I am looking to get some middle level swimmers for my tank once the Gourami's I got tricked into buying are given away. Currently I have a lot of top swimmers (guppys, danios). I have neon Tetras that fill the mid portion of the tank out but for the most part its pretty bare. What types of fish are good to swim in that section? (Its on my to do list after the plants)


----------



## duffgrot (Jul 4, 2008)

Rasboras are a lovely addition to any tank. Trigonostigma heteromorpha (Harlequin Rasbora) are a mid-level swimming fish that are a great schooling fish. They stay relatively small, very peaceful and easy to keep.
http://www.aquahobby.com/gallery/e_rasbora.php


----------



## Katalyst (Jul 29, 2007)

Here's a link to a chart that lists community fish by swimming level.

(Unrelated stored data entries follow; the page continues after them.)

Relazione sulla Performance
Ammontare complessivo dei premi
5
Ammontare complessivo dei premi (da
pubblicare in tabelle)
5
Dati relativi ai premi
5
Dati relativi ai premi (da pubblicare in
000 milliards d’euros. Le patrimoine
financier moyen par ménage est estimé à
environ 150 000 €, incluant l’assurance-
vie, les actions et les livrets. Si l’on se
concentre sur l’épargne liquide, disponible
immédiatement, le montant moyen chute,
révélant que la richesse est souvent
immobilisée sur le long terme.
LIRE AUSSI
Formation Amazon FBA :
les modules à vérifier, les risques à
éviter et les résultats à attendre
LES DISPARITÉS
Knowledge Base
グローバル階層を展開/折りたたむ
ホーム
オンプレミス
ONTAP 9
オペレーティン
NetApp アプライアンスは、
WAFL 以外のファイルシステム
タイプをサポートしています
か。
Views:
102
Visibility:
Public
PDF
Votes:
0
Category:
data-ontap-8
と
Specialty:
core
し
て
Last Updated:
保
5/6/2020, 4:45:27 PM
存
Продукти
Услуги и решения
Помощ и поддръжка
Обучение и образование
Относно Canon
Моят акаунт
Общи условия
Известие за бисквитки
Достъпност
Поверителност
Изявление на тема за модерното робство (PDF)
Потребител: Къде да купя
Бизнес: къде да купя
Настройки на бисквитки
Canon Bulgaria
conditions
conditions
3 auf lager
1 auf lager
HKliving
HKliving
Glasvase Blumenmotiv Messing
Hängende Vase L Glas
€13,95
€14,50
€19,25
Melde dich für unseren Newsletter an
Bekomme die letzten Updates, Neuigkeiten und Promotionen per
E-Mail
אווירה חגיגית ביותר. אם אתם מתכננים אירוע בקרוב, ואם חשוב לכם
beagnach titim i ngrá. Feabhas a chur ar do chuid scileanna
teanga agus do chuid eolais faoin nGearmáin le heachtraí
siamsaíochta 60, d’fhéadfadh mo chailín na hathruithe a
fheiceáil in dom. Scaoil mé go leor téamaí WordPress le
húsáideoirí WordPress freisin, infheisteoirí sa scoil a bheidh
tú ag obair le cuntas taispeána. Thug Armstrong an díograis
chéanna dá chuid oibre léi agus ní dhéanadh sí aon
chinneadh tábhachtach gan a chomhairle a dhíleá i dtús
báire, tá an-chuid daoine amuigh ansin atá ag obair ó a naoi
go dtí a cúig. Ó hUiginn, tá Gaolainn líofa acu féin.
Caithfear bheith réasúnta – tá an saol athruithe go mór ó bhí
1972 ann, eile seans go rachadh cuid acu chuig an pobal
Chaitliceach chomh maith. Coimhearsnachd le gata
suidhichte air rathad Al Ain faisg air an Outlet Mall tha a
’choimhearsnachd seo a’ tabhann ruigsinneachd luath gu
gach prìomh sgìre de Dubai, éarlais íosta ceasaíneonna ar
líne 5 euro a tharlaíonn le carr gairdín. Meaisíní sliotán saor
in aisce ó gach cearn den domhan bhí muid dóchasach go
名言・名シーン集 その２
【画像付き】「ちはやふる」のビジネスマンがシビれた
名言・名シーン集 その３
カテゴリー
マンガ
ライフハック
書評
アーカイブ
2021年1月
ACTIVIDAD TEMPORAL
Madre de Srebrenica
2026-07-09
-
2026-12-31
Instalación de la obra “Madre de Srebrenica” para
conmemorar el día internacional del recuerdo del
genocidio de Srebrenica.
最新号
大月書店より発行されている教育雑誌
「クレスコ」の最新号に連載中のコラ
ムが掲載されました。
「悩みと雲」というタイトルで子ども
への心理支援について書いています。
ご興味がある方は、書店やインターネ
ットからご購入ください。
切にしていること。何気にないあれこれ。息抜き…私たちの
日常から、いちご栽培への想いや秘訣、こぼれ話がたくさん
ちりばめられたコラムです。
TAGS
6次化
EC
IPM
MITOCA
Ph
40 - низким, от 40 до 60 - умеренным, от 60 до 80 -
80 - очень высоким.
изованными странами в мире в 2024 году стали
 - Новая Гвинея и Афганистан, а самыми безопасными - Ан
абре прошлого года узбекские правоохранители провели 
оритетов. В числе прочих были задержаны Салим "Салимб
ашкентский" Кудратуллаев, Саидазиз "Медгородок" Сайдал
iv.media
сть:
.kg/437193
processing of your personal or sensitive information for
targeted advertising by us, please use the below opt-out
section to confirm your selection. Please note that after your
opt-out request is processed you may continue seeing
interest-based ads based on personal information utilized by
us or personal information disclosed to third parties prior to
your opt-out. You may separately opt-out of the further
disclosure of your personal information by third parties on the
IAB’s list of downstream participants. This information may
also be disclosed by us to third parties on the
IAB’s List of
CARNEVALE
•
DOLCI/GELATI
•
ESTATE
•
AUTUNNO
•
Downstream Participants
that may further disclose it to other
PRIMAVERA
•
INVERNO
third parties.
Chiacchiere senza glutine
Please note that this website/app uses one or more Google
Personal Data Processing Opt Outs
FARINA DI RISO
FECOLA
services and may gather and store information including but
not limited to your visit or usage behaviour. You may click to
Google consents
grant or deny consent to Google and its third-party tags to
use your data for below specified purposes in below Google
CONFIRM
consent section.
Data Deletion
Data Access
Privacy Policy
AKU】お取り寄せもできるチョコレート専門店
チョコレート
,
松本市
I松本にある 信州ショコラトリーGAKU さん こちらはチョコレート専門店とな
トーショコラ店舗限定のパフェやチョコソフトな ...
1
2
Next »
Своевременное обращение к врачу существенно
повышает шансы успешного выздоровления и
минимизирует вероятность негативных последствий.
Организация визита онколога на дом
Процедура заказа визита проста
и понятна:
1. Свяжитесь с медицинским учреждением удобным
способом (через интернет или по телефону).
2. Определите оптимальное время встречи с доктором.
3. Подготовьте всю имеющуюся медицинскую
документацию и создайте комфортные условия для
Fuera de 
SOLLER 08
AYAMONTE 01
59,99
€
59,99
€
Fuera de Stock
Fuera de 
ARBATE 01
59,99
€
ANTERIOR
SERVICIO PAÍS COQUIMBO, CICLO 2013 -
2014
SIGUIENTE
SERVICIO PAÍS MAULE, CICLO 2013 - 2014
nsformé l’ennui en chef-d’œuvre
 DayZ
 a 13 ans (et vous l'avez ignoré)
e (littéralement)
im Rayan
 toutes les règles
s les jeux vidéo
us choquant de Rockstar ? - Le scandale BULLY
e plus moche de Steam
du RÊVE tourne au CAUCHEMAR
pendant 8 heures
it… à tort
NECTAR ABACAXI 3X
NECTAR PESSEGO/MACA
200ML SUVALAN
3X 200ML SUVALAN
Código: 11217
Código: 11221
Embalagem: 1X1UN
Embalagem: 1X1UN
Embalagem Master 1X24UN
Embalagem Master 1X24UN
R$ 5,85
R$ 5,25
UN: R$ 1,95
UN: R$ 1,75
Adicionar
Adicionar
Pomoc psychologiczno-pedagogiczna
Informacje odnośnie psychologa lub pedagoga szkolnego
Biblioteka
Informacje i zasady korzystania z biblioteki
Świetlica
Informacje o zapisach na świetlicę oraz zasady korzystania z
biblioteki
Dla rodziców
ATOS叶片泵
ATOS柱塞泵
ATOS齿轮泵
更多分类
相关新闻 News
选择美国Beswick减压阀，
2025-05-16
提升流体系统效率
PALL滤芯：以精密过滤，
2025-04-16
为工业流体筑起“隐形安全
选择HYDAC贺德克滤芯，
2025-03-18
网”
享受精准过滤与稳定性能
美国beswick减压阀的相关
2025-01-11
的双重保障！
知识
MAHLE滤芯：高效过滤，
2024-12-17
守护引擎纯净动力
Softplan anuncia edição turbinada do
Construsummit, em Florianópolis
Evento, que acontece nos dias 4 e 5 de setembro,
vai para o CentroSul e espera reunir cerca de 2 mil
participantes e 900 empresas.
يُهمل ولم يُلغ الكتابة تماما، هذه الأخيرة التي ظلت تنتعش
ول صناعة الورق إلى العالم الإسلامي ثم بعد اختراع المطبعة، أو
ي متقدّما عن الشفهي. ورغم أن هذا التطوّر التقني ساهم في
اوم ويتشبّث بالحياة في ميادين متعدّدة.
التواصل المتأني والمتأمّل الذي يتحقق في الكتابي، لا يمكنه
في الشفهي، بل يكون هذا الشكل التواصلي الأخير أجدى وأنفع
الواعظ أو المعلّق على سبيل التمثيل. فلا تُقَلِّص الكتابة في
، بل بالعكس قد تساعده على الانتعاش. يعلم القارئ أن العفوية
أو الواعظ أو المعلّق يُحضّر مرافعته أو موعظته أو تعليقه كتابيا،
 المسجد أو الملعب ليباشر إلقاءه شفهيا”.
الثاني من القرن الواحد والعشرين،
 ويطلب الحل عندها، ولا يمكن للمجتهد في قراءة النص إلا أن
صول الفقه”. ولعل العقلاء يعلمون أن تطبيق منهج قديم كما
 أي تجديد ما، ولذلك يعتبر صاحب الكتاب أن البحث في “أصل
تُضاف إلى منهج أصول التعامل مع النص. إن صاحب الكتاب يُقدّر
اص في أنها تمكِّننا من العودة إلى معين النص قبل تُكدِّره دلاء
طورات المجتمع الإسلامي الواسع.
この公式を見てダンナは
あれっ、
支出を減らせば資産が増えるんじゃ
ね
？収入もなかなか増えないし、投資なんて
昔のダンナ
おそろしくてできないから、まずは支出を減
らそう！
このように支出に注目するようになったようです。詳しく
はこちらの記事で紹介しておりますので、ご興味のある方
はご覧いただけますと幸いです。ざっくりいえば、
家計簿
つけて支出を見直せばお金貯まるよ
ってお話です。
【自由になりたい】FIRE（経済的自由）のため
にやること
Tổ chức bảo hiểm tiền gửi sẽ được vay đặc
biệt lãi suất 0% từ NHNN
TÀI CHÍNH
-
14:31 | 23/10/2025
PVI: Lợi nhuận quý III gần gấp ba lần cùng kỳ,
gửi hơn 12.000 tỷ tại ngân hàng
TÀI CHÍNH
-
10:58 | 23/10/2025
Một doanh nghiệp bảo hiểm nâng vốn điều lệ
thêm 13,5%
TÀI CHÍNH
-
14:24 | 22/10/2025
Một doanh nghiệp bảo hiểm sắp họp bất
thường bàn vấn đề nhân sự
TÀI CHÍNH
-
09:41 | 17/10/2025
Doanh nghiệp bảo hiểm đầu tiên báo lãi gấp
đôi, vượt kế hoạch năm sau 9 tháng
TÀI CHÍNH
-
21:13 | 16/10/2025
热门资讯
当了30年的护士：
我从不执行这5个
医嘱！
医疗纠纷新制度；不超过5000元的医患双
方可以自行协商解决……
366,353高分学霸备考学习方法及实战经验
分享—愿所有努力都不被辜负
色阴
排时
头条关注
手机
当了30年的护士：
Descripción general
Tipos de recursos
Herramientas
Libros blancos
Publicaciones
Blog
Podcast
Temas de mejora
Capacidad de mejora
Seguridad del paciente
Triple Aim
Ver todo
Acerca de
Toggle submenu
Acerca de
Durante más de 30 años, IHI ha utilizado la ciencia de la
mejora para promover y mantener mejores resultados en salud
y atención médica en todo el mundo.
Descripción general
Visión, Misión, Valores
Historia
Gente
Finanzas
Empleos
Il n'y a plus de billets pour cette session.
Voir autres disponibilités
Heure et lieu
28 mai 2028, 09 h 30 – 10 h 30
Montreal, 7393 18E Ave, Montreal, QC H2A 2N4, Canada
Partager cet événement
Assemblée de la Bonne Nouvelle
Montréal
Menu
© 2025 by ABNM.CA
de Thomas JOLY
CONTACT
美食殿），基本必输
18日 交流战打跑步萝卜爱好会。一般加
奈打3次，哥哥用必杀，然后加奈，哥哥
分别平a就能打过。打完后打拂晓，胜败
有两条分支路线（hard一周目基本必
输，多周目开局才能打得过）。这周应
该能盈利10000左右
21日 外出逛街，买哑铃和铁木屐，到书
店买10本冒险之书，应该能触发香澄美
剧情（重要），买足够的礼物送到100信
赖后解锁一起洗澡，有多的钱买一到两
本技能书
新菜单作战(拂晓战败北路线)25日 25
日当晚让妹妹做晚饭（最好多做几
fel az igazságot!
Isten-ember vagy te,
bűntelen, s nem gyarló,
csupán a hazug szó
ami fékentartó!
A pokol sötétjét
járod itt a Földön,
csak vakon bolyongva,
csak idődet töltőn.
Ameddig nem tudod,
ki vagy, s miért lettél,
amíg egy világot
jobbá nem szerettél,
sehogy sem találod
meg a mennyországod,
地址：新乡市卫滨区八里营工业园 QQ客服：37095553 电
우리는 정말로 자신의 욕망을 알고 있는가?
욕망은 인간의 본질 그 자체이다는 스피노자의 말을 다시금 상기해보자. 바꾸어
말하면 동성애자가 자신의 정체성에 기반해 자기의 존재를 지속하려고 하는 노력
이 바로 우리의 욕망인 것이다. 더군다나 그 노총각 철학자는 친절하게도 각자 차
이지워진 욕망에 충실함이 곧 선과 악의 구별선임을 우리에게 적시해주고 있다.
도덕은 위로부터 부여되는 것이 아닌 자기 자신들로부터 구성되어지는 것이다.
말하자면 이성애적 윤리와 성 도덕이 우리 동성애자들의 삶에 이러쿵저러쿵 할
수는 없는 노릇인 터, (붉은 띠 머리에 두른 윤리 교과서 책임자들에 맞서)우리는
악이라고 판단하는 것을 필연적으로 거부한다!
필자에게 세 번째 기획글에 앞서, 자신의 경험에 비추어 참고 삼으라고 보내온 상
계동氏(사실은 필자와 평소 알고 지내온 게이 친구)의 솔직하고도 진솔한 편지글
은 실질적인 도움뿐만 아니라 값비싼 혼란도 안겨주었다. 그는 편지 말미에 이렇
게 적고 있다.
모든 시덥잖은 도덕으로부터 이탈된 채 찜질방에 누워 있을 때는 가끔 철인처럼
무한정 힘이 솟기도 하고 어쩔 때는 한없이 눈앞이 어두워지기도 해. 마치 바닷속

http://freshaquarium.about.com/cs/beginnerinfo/a/fishlevels.htm


----------



## twoheadedfish (May 10, 2008)

bookmarked! thanks kat. great link.


----------



## Chris S (Dec 19, 2007)

Why not just add some more neon tetras? They will love a bigger school and it will help you fill in your mid-section.


----------



## ameekplec. (May 1, 2008)

Rummy-nose tetras are also a great addition to any tank, will school, are mid level swimmers, and their red noses serve as stress indicators (they turn dull when they are stressed) which can help with controlling water quality issues.

But I also agree that the neons would probably appreciate a larger school.


----------